(Collected data)
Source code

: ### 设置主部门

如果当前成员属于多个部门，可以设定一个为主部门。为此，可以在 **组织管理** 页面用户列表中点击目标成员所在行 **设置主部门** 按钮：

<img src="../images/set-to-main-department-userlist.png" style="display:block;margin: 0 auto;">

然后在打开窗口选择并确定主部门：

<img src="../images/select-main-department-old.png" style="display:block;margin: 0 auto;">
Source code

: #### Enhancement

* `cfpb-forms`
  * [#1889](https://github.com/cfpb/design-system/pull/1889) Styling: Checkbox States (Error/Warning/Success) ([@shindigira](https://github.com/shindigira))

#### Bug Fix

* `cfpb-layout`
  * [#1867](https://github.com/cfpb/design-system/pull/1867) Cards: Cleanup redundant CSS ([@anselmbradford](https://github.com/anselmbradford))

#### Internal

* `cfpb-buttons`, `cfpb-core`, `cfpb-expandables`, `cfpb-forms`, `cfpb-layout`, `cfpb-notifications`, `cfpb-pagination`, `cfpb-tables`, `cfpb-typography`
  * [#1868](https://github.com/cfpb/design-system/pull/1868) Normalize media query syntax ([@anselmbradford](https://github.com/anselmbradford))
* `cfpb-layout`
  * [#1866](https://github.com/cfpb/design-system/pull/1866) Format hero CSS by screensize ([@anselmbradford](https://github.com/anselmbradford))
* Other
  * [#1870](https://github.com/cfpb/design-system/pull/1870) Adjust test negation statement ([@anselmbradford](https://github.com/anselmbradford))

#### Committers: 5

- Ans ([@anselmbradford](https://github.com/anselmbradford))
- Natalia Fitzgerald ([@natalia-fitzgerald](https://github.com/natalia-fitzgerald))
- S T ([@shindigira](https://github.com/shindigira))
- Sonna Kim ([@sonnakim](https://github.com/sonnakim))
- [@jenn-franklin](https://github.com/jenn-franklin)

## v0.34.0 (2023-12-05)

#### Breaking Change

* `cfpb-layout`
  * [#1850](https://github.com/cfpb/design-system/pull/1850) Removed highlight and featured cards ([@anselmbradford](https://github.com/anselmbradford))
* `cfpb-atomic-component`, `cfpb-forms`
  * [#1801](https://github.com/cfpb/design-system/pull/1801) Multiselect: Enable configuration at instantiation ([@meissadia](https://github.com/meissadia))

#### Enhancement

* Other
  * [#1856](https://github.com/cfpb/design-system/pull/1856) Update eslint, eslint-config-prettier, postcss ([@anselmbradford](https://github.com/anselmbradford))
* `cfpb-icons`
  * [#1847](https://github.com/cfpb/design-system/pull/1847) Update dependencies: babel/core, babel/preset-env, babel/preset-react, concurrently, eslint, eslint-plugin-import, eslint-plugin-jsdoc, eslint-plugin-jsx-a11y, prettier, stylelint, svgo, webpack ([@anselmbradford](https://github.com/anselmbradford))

* _YOUR TASK_
Put each line of the listing above into a JSON list of strings, one string per line, leaving out blank lines.

* _EXERCISE SOLUTION_
[
  "Source code",
  ": ### 设置主部门",
  "如果当前成员属于多个部门，可以设定一个为主部门。为此，可以在 **组织管理** 页面用户列表中点击目标成员所在行 **设置主部门** 按钮：",
  "<img src=\"../images/set-to-main-department-userlist.png\" style=\"display:block;margin: 0 auto;\">",
  "然后在打开窗口选择并确定主部门：",
  "<img src=\"../images/select-main-department-old.png\" style=\"display:block;margin: 0 auto;\">",
  "Source code",
  ": #### Enhancement",
  "* `cfpb-forms`",
  "  * [#1889](https://github.com/cfpb/design-system/pull/1889) Styling: Checkbox States (Error/Warning/Success) ([@shindigira](https://github.com/shindigira))",
  "#### Bug Fix",
  "* `cfpb-layout`",
  "  * [#1867](https://github.com/cfpb/design-system/pull/1867) Cards: Cleanup redundant CSS ([@anselmbradford](https://github.com/anselmbradford))",
  "#### Internal",
  "* `cfpb-buttons`, `cfpb-core`, `cfpb-expandables`, `cfpb-forms`, `cfpb-layout`, `cfpb-notifications`, `cfpb-pagination`, `cfpb-tables`, `cfpb-typography`",
  "  * [#1868](https://github.com/cfpb/design-system/pull/1868) Normalize media query syntax ([@anselmbradford](https://github.com/anselmbradford))",
  "* `cfpb-layout`",
  "  * [#1866](https://github.com/cfpb/design-system/pull/1866) Format hero CSS by screensize ([@anselmbradford](https://github.com/anselmbradford))",
  "* Other",
  "  * [#1870](https://github.com/cfpb/design-system/pull/1870) Adjust test negation statement ([@anselmbradford](https://github.com/anselmbradford))",
  "#### Committers: 5",
  "- Ans ([@anselmbradford](https://github.com/anselmbradford))",
  "- Natalia Fitzgerald ([@natalia-fitzgerald](https://github.com/natalia-fitzgerald))",
  "- S T ([@shindigira](https://github.com/shindigira))",
  "- Sonna Kim ([@sonnakim](https://github.com/sonnakim))",
  "- [@jenn-franklin](https://github.com/jenn-franklin)",
  "## v0.34.0 (2023-12-05)",
  "#### Breaking Change",
  "* `cfpb-layout`",
  "  * [#1850](https://github.com/cfpb/design-system/pull/1850) Removed highlight and featured cards ([@anselmbradford](https://github.com/anselmbradford))",
  "* `cfpb-atomic-component`, `cfpb-forms`",
  "  * [#1801](https://github.com/cfpb/design-system/pull/1801) Multiselect: Enable configuration at instantiation ([@meissadia](https://github.com/meissadia))",
  "#### Enhancement",
  "* Other",
  "  * [#1856](https://github.com/cfpb/design-system/pull/1856) Update eslint, eslint-config-prettier, postcss ([@anselmbradford](https://github.com/anselmbradford))",
  "* `cfpb-icons`",
  "  * [#1847](https://github.com/cfpb/design-system/pull/1847) Update dependencies: babel/core, babel/preset-env, babel/preset-react, concurrently, eslint, eslint-plugin-import, eslint-plugin-jsdoc, eslint-plugin-jsx-a11y, prettier, stylelint, svgo, webpack ([@anselmbradford](https://github.com/anselmbradford))"
]